As noted above, the major mode is a wx.Panel that is managed by an AuiManager, where the editing window occupies the center pane of the manager. The other panes are available for any user interface components that are created by the minor mode.
Sidebars are components that are associated with the frame, not the current major mode. Their user interface components (if any) don't change when the major mode changes. An example of this is the FileBrowser plugin that shows a tree view of the filesystem and allows the user to select files by navigating through this tree.
The BufferFrame is subclassed from wx.Frame, meaning that it is a toplevel window. It contains the menubar, toolbar, and the application area. The application area is governed by an AuiManager that places the notebook that holds the major modes in the center pane of the manager, and allows the other panes (top, bottom, left, and right) to hold global plugins.
Note that there are several AuiManagers involved here -- the AuiManager of the frame only manages the notebook in the center pane. Each notebook page is represented by the major mode, which is a wx.Panel subclass that itself has an AuiManager managing its contents. So, there's a hierarchy here, and at some point there will be a picture
here
that shows the relationships between all the components.
As I've mentioned elsewhere, multiple top-level frames are allowed.
The menubar is a work in progress. I always though the idea of hardcoding menu items to their callback functions was a bad idea, because it meant that your frame class got bogged down with a lot of extra stuff. Another drawback is in any reasonable sized application, there are so many menu items that the code that creates the menu item is far away from the code that actually performs the action, leading to less code cohesion.
So, menu items are reborn here as actions. An action is declared as a subclass of SelectAction, and the menu items are linked together by a constraint system that attempts to order the menu items on the fly.
One of the big problems I had in designing my precursor menu systems was the synchronization of the menu state and the menu item state. Finally, it dawned on me that the menu item should never store the state itself, rather, it should always refer back to the application to set and retrieve its state. This way, there are never two different variables that can get out of sync. So, actions override methods like isEnabled() and isChecked() that report state, and use the action() method to set the state.

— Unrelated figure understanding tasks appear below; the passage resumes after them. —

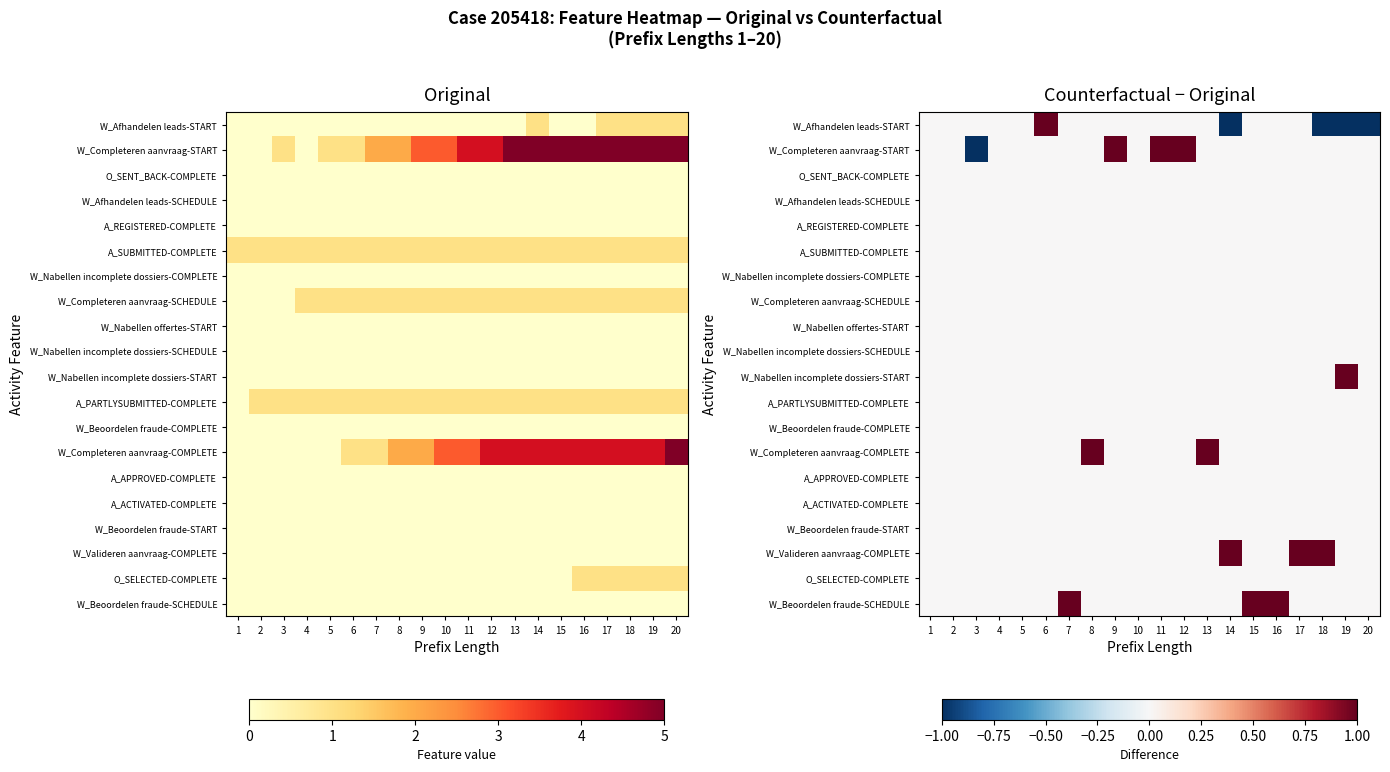

Is the value of A_ACTIVATED-COMPLETE at 12 greater than the value of W_Beoordelen fraude-START at 12?

No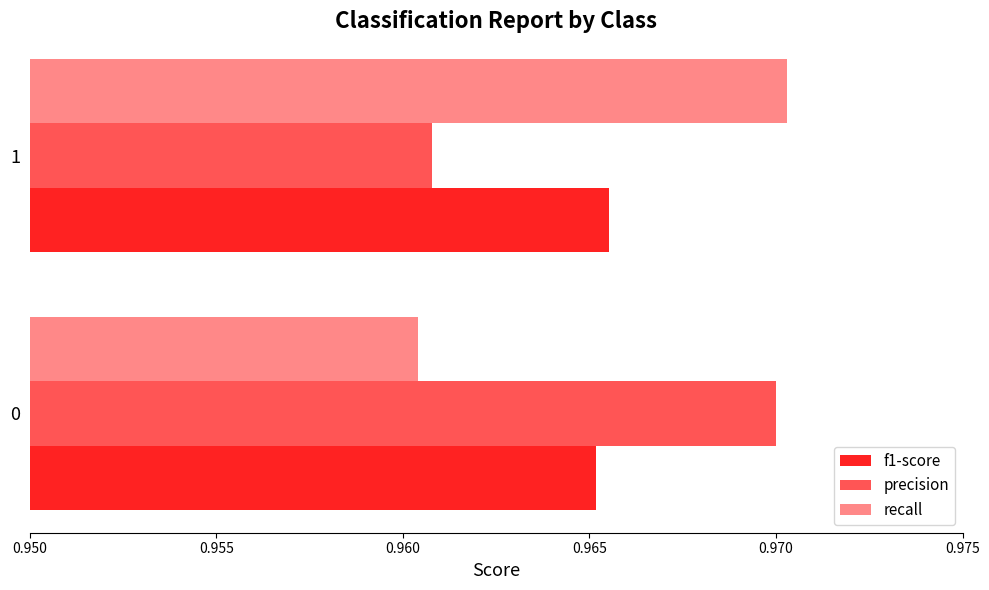

What is the total value across all series at 1?

2.9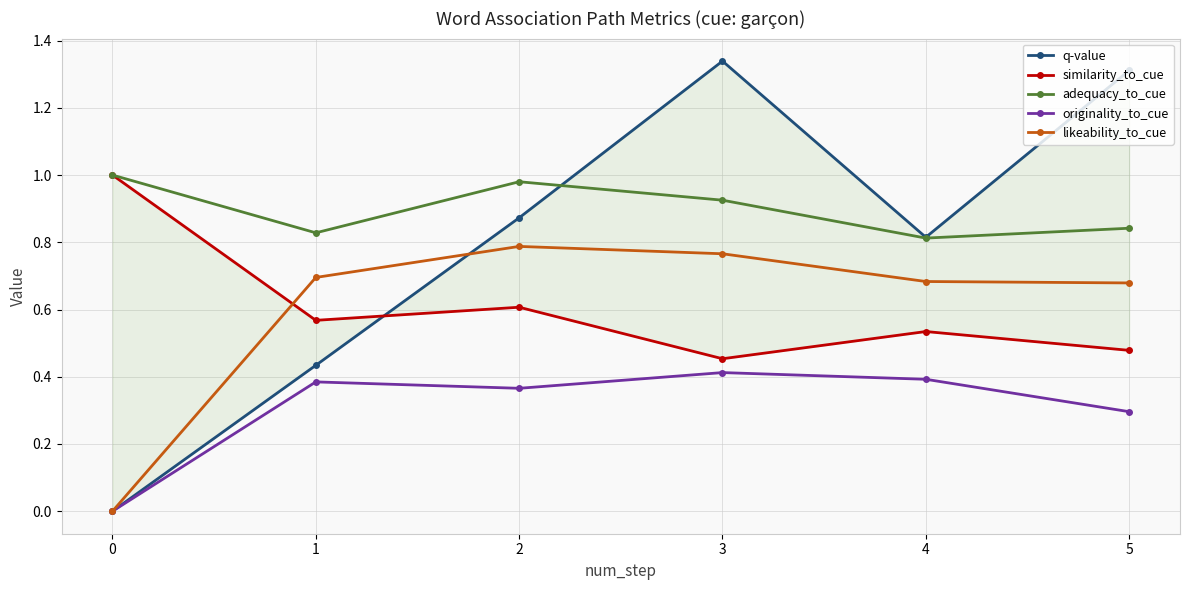

True or false: similarity_to_cue has a value of 0.6 at 1.

True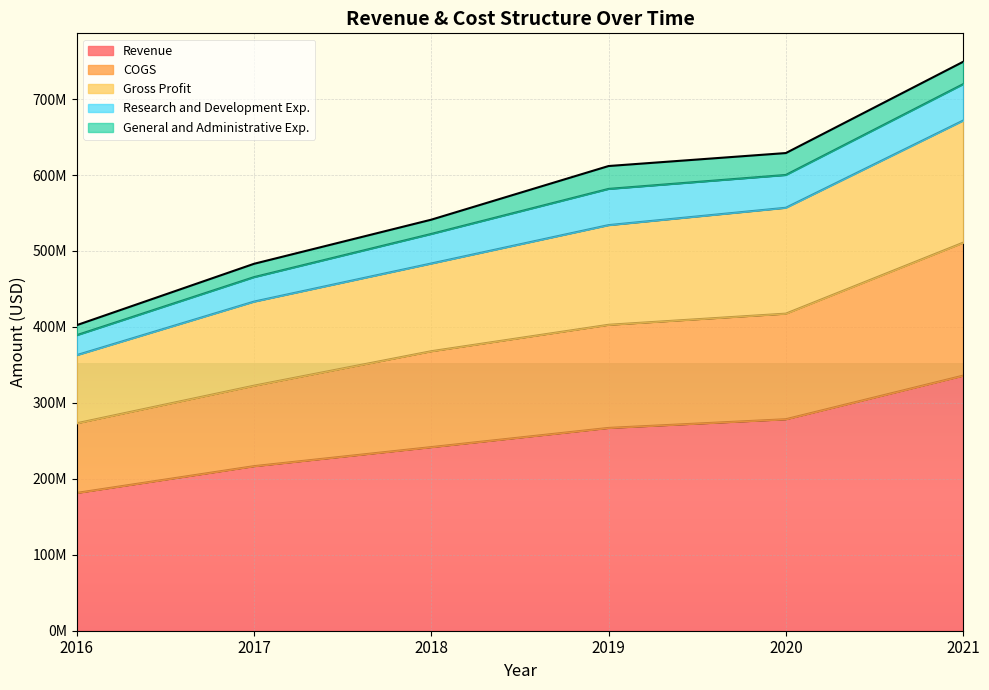

What are all the series names shown in the legend?

Revenue, COGS, Gross Profit, Research and Development Exp., General and Administrative Exp.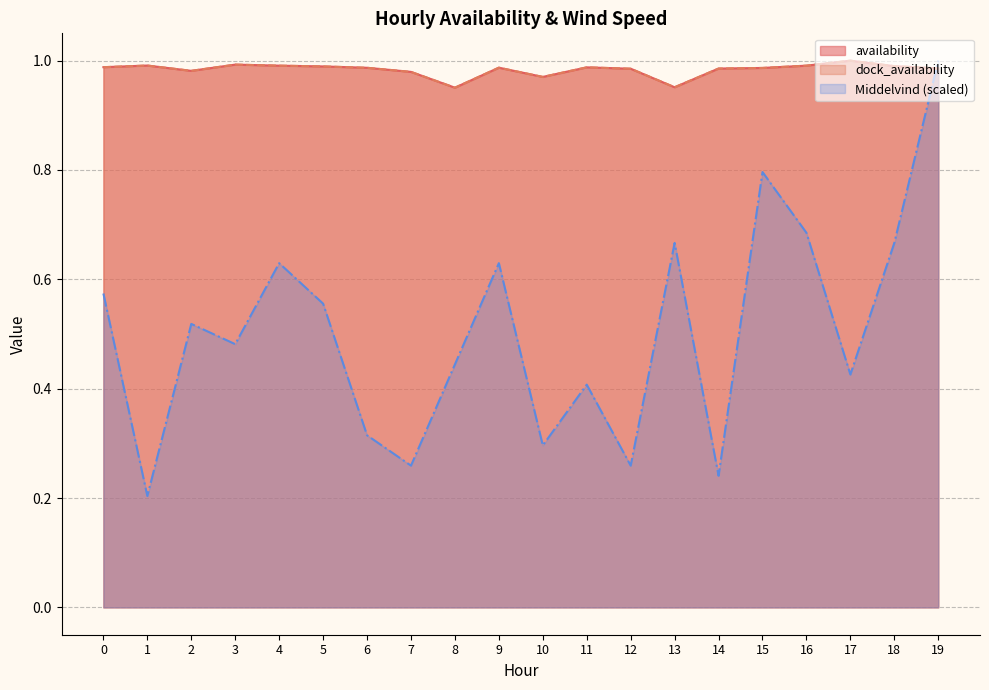

Which series ends up on top after the final intersection of availability and Middelvind?

Middelvind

Menu items are simply actions that have been told to present themselves in the menu bar. Every action has a class attribute called default_menu, which indicates the default menu and placement of the action. In the future, the menu will be completely customizable by a configuration file, but for now, the menu item is placed based on what is in default_menu.
default_menu holds either a tuple of information, or a single string. If it is a tuple, the first element contains the menu to which the action belongs, and the second contains the weight: a number between 0 and 1000 indicating the relative position within the menu.
Toolbars are quite similar in principle to menubars as described above. The same actions can be used in both places, and in fact this provides the bonus that the menu and toolbar will always remain in sync with each other. If the same action exists in both places, the status of the item (enabled, checked, radio state, etc.) will always correspond because they are pointing to the same extrinsic data to maintain state.
The class attribute icon must be present in order for an action to appear in the toolbar.
The AUI framework is very cool because it allows the custom placement of toolbars. They can be reordered, hidden, or even popped out of the framework to become floating toolbars. This is still a work in progress for me to figure out how to save the state of these things.